A 190 billion euro industrial plan and 40 new hires in 10 years, with a peak in the three-year period 2024-2026, is not an event that happens every day. Indeed it is a fairly rare fact and not by chance only the first major Italian investor, which has been for years Group of the Italian Railways, could launch it under the leadership of its new CEO, Luigi Ferraris. Needless to deny that, especially in times of war and in a country that has not yet fully recovered from an epochal pandemic, the numbers are impressive. But perhaps even more striking is the philosophy that underlies the new Business plan 2022-2031 which can be summed up in two words: vision and concreteness.
The new Plan of the FS: vision and concreteness
In a country like Italy which over the years has culpably sunk large companies, how many are there that not only invest a lot but above all express a long-term vision without aiming solely at short-term profit? Few, very few. But together with the vision and desire to accelerate the investments in the FS Plan there is the concreteness that distinguishes a manager from Lombardy by birth and Ligurian by adoption like Ferraris who not by chance explained, in yesterday's presentation, that one of the objectives of the new Plan is "to give greater certainty to the execution of the works within the foreseen times” without forgetting the preventive financial coverage. Promising is easy but delivering is much less so. But the track record of Ferraris, manager appointed to lead the FS by Prime Minister Mario Draghi, is a guarantee that the new Plan is not an illusion Dream book. The results achieved by the CEO of the Fs in his previous experiences at Enel, at the Post Office (where he worked on the company's listing) and at Terna prove it. But be careful: Ferraris has always worked in large public groups but as a good democratic Catholic he knows the ethics of responsibility and knows that wasting public money would be an even greater sin than in a private group because not only the resources of the shareholders are at stake – in this case represented only by the Treasury – but by taxpayers.

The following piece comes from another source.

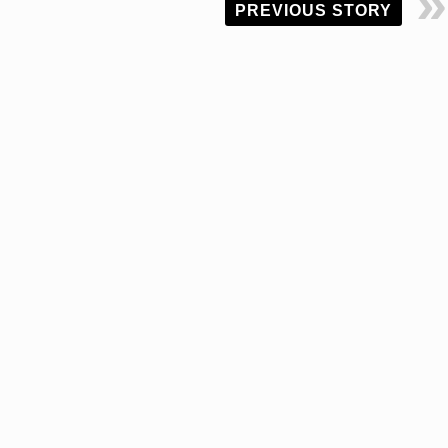
PREVIOUS STORY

And this is why in his corporate philosophy efficiency is not an end in itself but is anything but an optional.
High-speed rail has changed the lives of Italians and now excelling abroad is a source of pride
As Napoleon always said, a general must be good but also lucky to win battles. And Ferraris, beyond his qualities, has the good fortune to inherit a Group that is not even a distant relative of the money-sucking bandwagon it was before becoming a joint-stock company. A group that throughHigh speed, conceived by a visionary manager like Lorenzo Necci and created by an unnecessarily grumpy but very efficient manager like Mauro Moretti, has literally changed the lives of Italians. This cannot make us forget the backwardness and slowness of many local and regional trains - on which the Regions often turn their heads - but it is a sign of a changing reality. As is the growing presence of the Fs on an international level, of which the recent debut of Frecciarossa 1000 on the Milan-Paris route it is a symbol of pride. The new Piano Ferraris rightly aims to reorganize ea strengthen the international presence of the Fs with an eye also to Spain, but it must be recognized that if twenty years ago they had told us that Italy could excel in rail transport throughout Europe, we would have laughed or we would have thought that we were not on earth but on the moon.